The questions below were crowdsourced by JK Flake (thread) but I marked the ones that I remember the search committee asking during my panel interview with an asterisk (I also had 1:1s with a couple of faculty members -- folks signed up and I had one with the search chair). I didn't actually take notes during the panel interview because I was too nervous just trying to answer the questions; many of them were straightforward enough that I didn't really feel the need to write them down. The one wild card that I really remember was a question about what I was reading now, and for my thoughts on Cowboy Bebop (thank god I'd actually seen it).

General

  • Why did you apply for the job?
  • What do you contribute/bring to the department?
  • What connections would you make with other faculty? *
  • How do you address X thing mentioned in job ad (reread job ad before)?
  • How are you different from leaders in your field?

Research

  • Describe your past experience and research
  • Where do you plan to take your research next? *
  • A 2/5/10 year plan * (NB: they asked me for a ten year plan lol -- phrased more like "what themes will continue to animate your work" but still, that is a long time horizon)
  • How will you make sure other labs can confirm or replicate your results?
  • What are the most important questions in your field right now and how does your work address them? *
  • Where do you think your field is going in the 10 years?

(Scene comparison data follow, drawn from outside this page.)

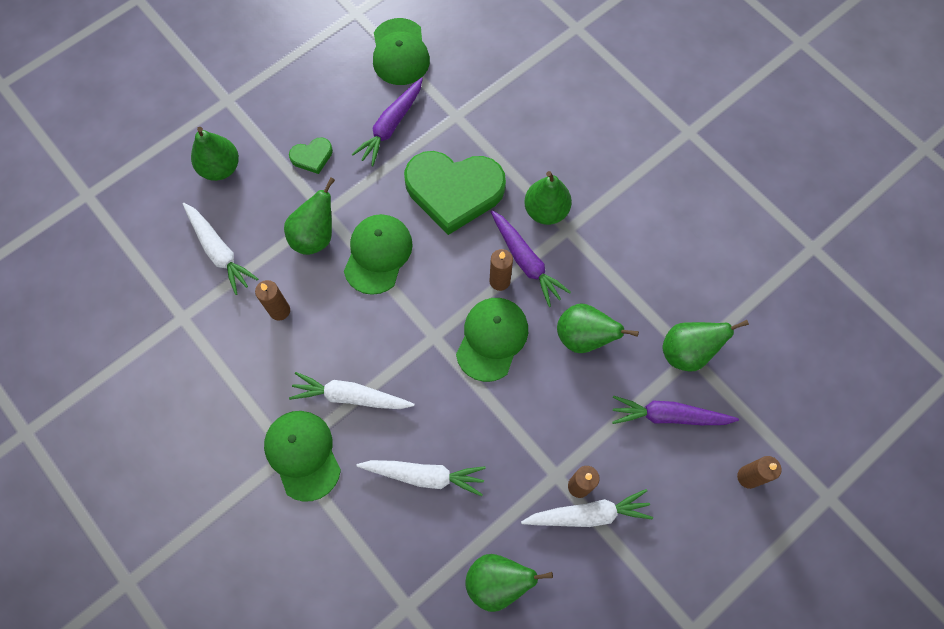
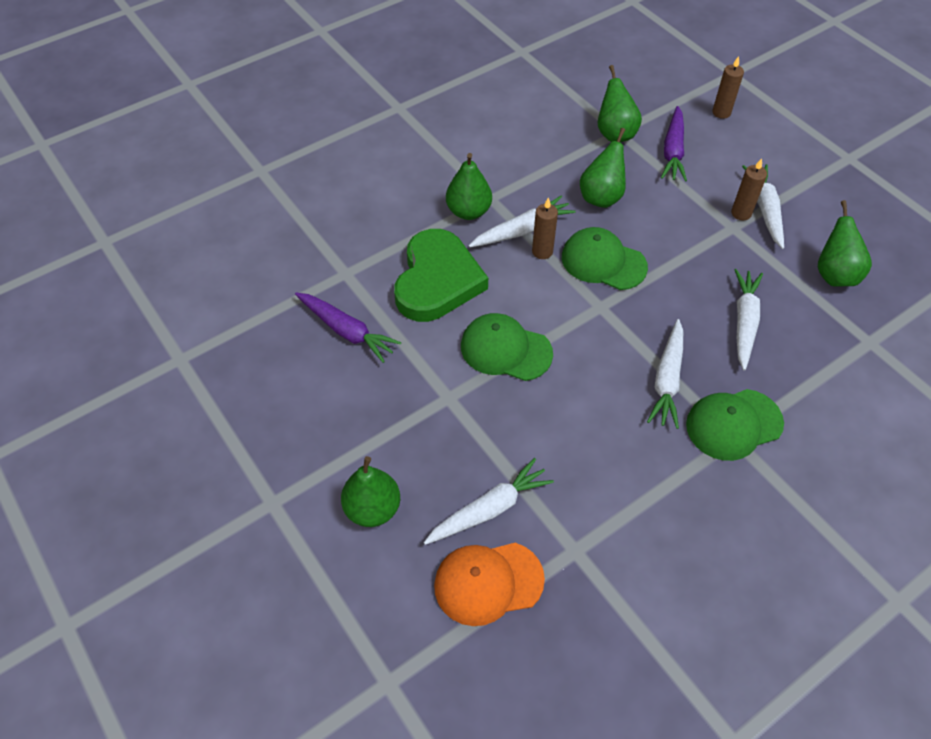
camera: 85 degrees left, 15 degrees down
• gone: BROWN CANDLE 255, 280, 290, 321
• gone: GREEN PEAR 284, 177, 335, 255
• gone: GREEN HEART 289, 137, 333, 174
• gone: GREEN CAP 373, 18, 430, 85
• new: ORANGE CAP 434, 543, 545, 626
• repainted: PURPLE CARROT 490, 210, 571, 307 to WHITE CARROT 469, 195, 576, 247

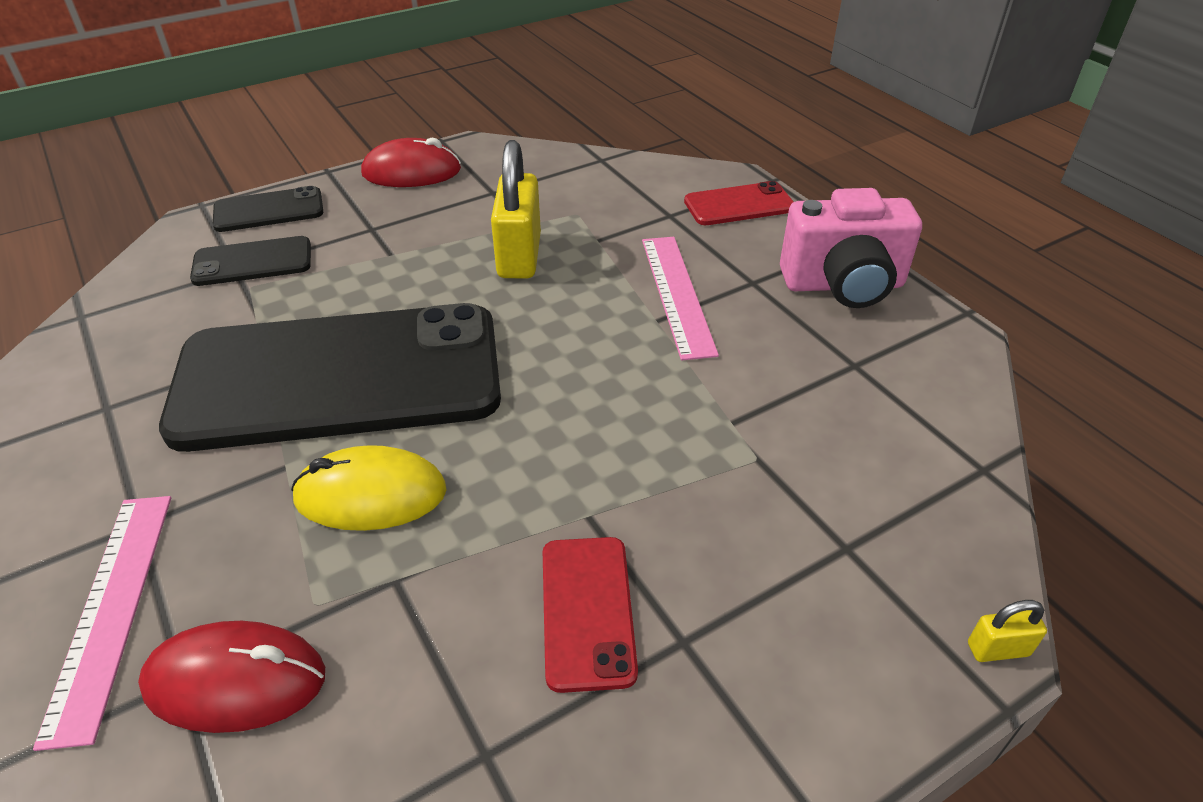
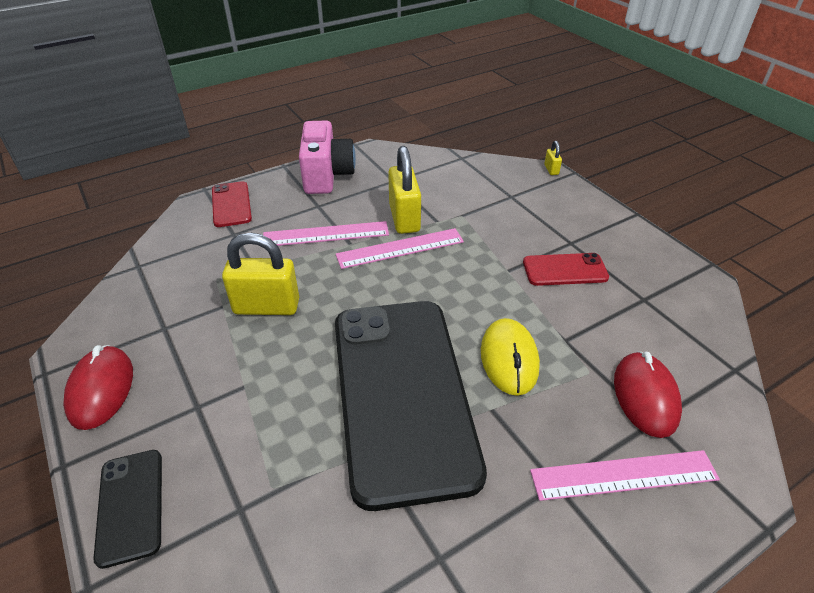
camera: 90 degrees left, 0 degrees up
• gone: BLACK PHONE 190, 236, 311, 286
• new: PINK RULER 336, 228, 464, 269
• new: YELLOW PADLOCK 388, 146, 421, 234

How does your research connect to that and address challenges? *
  • What does your research matter (to community, to field, to lay people?)
  • How do you connect with community/outreach questions
  • Explain what you do in a way that a non-specialist could understand
  • Describe your experiences working with practitioners (as a researcher).
  • What is the most important/exciting finding from your work, so far? *

Funding

  • How will you fund your future research?
  • Any funding streams that are novel?
  • What will be the topic of your first grant, with what funder?
  • Describe your grant writing experience

Teaching & Mentoring

  • What is your teaching philosophy?
  • What classes would you want to teach? *
  • Any that we do not already offer?
  • Describe a dream class
  • What approach would you take to teaching X class? *
  • How do you incorporate students in research?
  • What projects would you have your first few grad students work on?
  • What about undergrads?
  • How do you promote diversity/inclusivity? (don’t restrict to race)
  • How would you address teaching our specific student population? *
  • How will you attract graduate students?
  • Methods for teaching to large and small classrooms (specific teaching techniques) *
  • Describe a situation in which you had to confront a research assistant (grad or undergrad) about not meeting expectations, how did you handle it?
  • Describe how you use technology and keep up with the latest technology in teaching
  • What are mentoring styles you would like to emulate (from your experience) vs things you would do differently?
  • Describe your mentoring experience/style/how available do you plan to be? *
  • Describe experiences working with international students
  • Consider your first couple of graduate students. 
  • What sort of training do you want them to get/area of expertise do you expect them to develop? (AKA what type of student are you going to produce?)

Logistics

  • How will you manage your lab?
  • How many people will you hire?
  • What will the people you hire do?
  • What do you need to be successful? What are your startup costs?

“Do you have any questions for me?”

  • Plan for department in next 5 years?
  • What do you like about working in the department?
  • What is the approach taken to mentoring?
  • What is the tenure/promotion process like?
  • What are the mechanisms for covering start-up costs?